▸ Prompt: Locate the line that contains "flower pot: none" in the entries below, then repeat it and every following line through the line that contains "teacup: present [1319,511,1368,533]", exactly, and no others.
--
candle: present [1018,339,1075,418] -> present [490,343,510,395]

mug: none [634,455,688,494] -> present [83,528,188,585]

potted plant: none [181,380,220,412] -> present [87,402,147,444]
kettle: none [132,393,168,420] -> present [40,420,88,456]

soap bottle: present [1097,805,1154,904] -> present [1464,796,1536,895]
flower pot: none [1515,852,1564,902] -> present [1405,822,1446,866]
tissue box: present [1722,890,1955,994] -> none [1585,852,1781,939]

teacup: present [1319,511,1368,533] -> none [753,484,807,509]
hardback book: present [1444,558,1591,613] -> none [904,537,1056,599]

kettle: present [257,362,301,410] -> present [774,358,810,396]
--
▸ Solution to the exercise:
flower pot: none [1515,852,1564,902] -> present [1405,822,1446,866]
tissue box: present [1722,890,1955,994] -> none [1585,852,1781,939]

teacup: present [1319,511,1368,533] -> none [753,484,807,509]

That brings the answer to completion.